2016-04-25 / Front Page

Buckley Hugo — an advocate for special needs students

Started by helping son
Times Record Staff


If you are the parent of a special needs student and trying to navigate among a myriad assessments and acronyms only to come up more confused than empowered, Buckley Hugo of Midcoast Advocacy wants you to know you’re not alone.

A member of the Autism Society of Maine, the Maine Disability Rights Center and the National Council of Parent Attorneys and Advocates, Hugo began his own career as an advocate for his own son, who was diagnosed with autism at age four.

Hugo began advocating professionally for families in October 2008, helping them navigate individual education plans and Section 504s, which guarantee children with disabilities “reasonable accommodations or modifications,” according to special education law.
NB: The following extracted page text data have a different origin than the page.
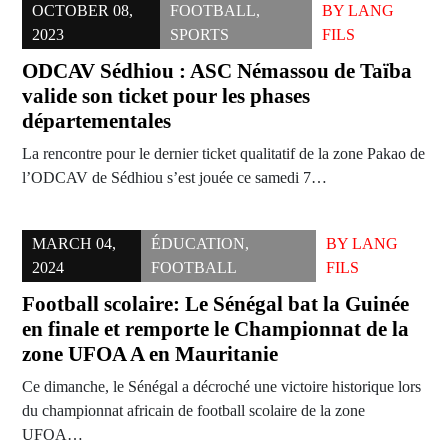
OCTOBER 08,
FOOTBALL
,
BY
LANG
2023
SPORTS
FILS
ODCAV Sédhiou : ASC Némassou de Taïba
valide son ticket pour les phases
départementales
La rencontre pour le dernier ticket qualitatif de la zone Pakao de
l’ODCAV de Sédhiou s’est jouée ce samedi 7…
MARCH 04,
ÉDUCATION
,
BY
LANG
2024
FOOTBALL
FILS
Football scolaire: Le Sénégal bat la Guinée
en finale et remporte le Championnat de la
zone UFOA A en Mauritanie
Ce dimanche, le Sénégal a décroché une victoire historique lors
du championnat africain de football scolaire de la zone
UFOA…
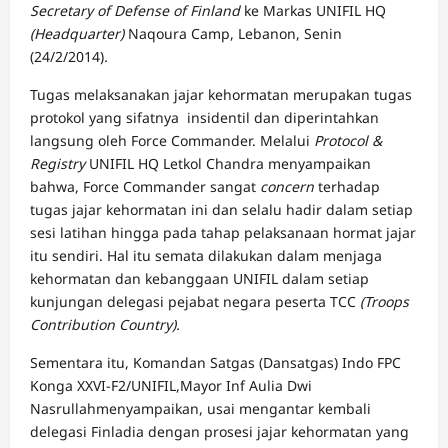
Secretary of Defense of Finland
ke Markas UNIFIL HQ
(Headquarter)
Naqoura Camp, Lebanon, Senin
(24/2/2014)
.
Tugas melaksanakan jajar kehormatan merupakan tugas
protokol yang sifatnya insidentil dan diperintahkan
langsung oleh Force Commander. Melalui
Protocol &
Registry
UNIFIL HQ Letkol Chandra menyampaikan
bahwa, Force Commander sangat
concern
terhadap
tugas jajar kehormatan ini dan selalu hadir dalam setiap
sesi latihan hingga pada tahap pelaksanaan hormat jajar
itu sendiri. Hal itu semata dilakukan dalam menjaga
kehormatan dan kebanggaan UNIFIL dalam setiap
kunjungan delegasi pejabat negara peserta TCC
(Troops
Contribution Country).
Sementara itu, Komandan Satgas (Dansatgas) Indo FPC
Konga XXVI-F2/UNIFIL,Mayor Inf Aulia Dwi
Nasrullahmenyampaikan, usai mengantar kembali
delegasi Finladia dengan prosesi jajar kehormatan yang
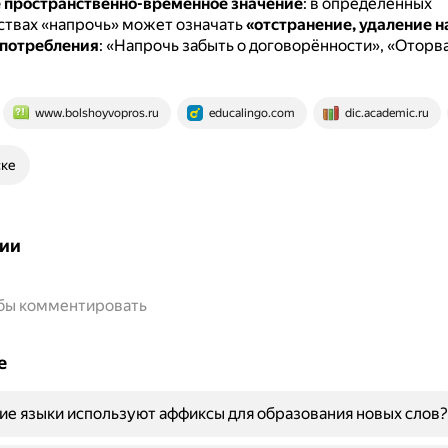
 пространственно-временное значение
: в определённых
ствах «напрочь» может означать
«отстранение, удаление н
потребления
: «Напрочь забыть о договорённости», «Оторв
www.bolshoyvopros.ru
educalingo.com
dic.academic.ru
ске
ии
обы комментировать
е
ие языки используют аффиксы для образования новых слов?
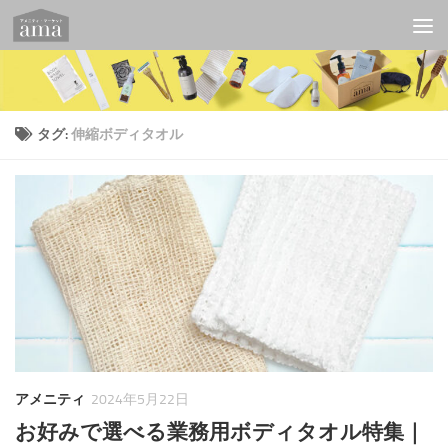
コンテンツへスキップ
タグ:
伸縮ボディタオル
アメニティ
2024年5月22日
お好みで選べる業務用ボディタオル特集｜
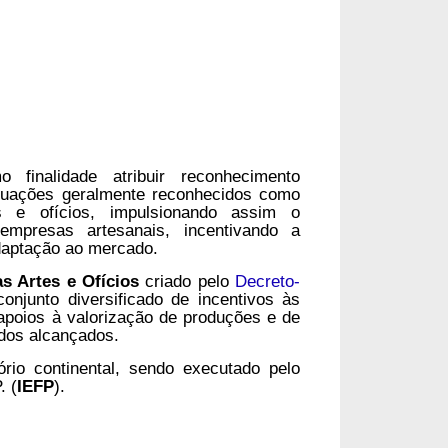
finalidade atribuir reconhecimento
 atuações geralmente reconhecidos como
 e ofícios, impulsionando assim o
empresas artesanais, incentivando a
adaptação ao mercado.
 Artes e Ofícios
criado pelo
Decreto-
onjunto diversificado de incentivos às
apoios à valorização de produções e de
ados alcançados.
rio continental, sendo executado pelo
. (
IEFP
).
“I am an advocate for families of children with special needs and I assist them in working with school districts to get the services their kids need,” Hugo said, summing up his services.

He said usually parents will contact him to discuss what issues they are having with their school district. Then, Hugo said, they will sit down with the district, either informally or in an IEP meeting, to discuss how to move forward to resolve those issues.

“Sometimes it’s just simply that the parents are overwhelmed by the process,” Hugo said.

Quite often, Hugo said he’s able to provide consultation that will help parents navigate the process on their own. Other times, things have gone too far. Sometimes, Hugo said problems persist for years before parents try to regain control.

“Unfortunately, most parents wait until it’s in a disastrous state before they get me on and like with a lot of things in life, it costs a lot more to fix it,” Hugo said.

Hugo said every parent has a different threshold of what or when that moment is and that’s when they usually contact him.

Initial consultations run $150 plus $75 an hour afterward. Hugo said he asks for a minimum 10- hour commitment from parents just to give him an opportunity to sort things out. Hugo said he finds it takes at least 10 hours to make a dent in a case.

Travel factors into cost as well, however, if clients are a prohibitive distance away, Hugo said he’ll try to work remotely via Skype or phone and that most districts are agreeable to that method.

Hugo said he works with students from around Maine, including a cluster of students as far south as Saco and Kennebunk and as far north as Bangor and Bar Harbor.

He has a few clients in Brunswick, although he doesn’t do a lot of out of district placements in Brunswick as they already have resources nearby such as the Achieve program and the REAL School, which will soon be under the Brunswick School District, and the Spurwink program nearby.

Hugo says the need for advocacy remains pretty constant and unfortunately the ones who need it most are the ones who have the least amount of means to get it. He said it’s a lot, especially for single parents, for whom it gets overwhelming pretty quickly.

In most cases, things have not been going particularly well in either a period of months or sometimes years before they finally realize that they need to do something.

“Some parents call me because they want their child in the mainstream and don’t feel that the districts are doing enough to make it work. There are other parents that feel like their kids need a more restrictive setting and they’re not getting support,” Hugo said.